EXERCISE REQUIREMENTS – Your answer must be an exact copy of the listing below.
• • • • •
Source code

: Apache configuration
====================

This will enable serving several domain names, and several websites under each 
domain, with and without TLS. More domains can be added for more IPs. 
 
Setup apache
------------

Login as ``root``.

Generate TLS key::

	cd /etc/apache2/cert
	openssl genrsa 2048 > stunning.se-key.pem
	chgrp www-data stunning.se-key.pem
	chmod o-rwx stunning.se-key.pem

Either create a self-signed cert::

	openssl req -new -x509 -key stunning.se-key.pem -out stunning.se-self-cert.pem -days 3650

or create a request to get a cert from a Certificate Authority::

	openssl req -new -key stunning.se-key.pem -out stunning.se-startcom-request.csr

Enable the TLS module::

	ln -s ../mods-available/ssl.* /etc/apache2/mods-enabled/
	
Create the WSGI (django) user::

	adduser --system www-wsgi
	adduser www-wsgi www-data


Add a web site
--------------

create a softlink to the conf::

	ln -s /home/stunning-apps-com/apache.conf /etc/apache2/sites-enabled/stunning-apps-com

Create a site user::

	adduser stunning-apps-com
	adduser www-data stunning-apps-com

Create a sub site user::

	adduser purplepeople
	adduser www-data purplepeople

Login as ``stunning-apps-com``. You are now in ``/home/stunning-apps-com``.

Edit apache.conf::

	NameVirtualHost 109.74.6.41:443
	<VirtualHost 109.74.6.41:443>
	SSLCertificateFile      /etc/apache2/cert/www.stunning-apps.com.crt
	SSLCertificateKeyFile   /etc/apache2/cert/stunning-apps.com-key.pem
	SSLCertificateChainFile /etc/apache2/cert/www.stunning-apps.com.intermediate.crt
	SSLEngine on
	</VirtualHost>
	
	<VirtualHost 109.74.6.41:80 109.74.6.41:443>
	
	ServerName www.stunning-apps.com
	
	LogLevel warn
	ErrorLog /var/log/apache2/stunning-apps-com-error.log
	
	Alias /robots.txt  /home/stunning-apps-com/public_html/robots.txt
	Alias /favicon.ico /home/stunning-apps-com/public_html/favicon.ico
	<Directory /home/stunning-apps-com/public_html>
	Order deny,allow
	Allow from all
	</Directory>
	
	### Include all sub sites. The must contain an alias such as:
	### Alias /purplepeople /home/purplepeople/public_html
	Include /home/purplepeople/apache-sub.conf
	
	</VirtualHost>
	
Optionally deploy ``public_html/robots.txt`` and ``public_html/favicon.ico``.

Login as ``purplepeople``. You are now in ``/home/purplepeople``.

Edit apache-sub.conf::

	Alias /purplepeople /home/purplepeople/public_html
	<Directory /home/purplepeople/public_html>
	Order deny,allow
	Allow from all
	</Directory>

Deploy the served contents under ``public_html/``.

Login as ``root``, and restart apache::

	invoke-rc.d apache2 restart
• • • • •
SOLUTION FOR THIS TASK –
Source code

: Apache configuration
====================

This will enable serving several domain names, and several websites under each 
domain, with and without TLS. More domains can be added for more IPs. 
 
Setup apache
------------

Login as ``root``.

Generate TLS key::

	cd /etc/apache2/cert
	openssl genrsa 2048 > stunning.se-key.pem
	chgrp www-data stunning.se-key.pem
	chmod o-rwx stunning.se-key.pem

Either create a self-signed cert::

	openssl req -new -x509 -key stunning.se-key.pem -out stunning.se-self-cert.pem -days 3650

or create a request to get a cert from a Certificate Authority::

	openssl req -new -key stunning.se-key.pem -out stunning.se-startcom-request.csr

Enable the TLS module::

	ln -s ../mods-available/ssl.* /etc/apache2/mods-enabled/
	
Create the WSGI (django) user::

	adduser --system www-wsgi
	adduser www-wsgi www-data


Add a web site
--------------

create a softlink to the conf::

	ln -s /home/stunning-apps-com/apache.conf /etc/apache2/sites-enabled/stunning-apps-com

Create a site user::

	adduser stunning-apps-com
	adduser www-data stunning-apps-com

Create a sub site user::

	adduser purplepeople
	adduser www-data purplepeople

Login as ``stunning-apps-com``. You are now in ``/home/stunning-apps-com``.

Edit apache.conf::

	NameVirtualHost 109.74.6.41:443
	<VirtualHost 109.74.6.41:443>
	SSLCertificateFile      /etc/apache2/cert/www.stunning-apps.com.crt
	SSLCertificateKeyFile   /etc/apache2/cert/stunning-apps.com-key.pem
	SSLCertificateChainFile /etc/apache2/cert/www.stunning-apps.com.intermediate.crt
	SSLEngine on
	</VirtualHost>
	
	<VirtualHost 109.74.6.41:80 109.74.6.41:443>
	
	ServerName www.stunning-apps.com
	
	LogLevel warn
	ErrorLog /var/log/apache2/stunning-apps-com-error.log
	
	Alias /robots.txt  /home/stunning-apps-com/public_html/robots.txt
	Alias /favicon.ico /home/stunning-apps-com/public_html/favicon.ico
	<Directory /home/stunning-apps-com/public_html>
	Order deny,allow
	Allow from all
	</Directory>
	
	### Include all sub sites. The must contain an alias such as:
	### Alias /purplepeople /home/purplepeople/public_html
	Include /home/purplepeople/apache-sub.conf
	
	</VirtualHost>
	
Optionally deploy ``public_html/robots.txt`` and ``public_html/favicon.ico``.

Login as ``purplepeople``. You are now in ``/home/purplepeople``.

Edit apache-sub.conf::

	Alias /purplepeople /home/purplepeople/public_html
	<Directory /home/purplepeople/public_html>
	Order deny,allow
	Allow from all
	</Directory>

Deploy the served contents under ``public_html/``.

Login as ``root``, and restart apache::

	invoke-rc.d apache2 restart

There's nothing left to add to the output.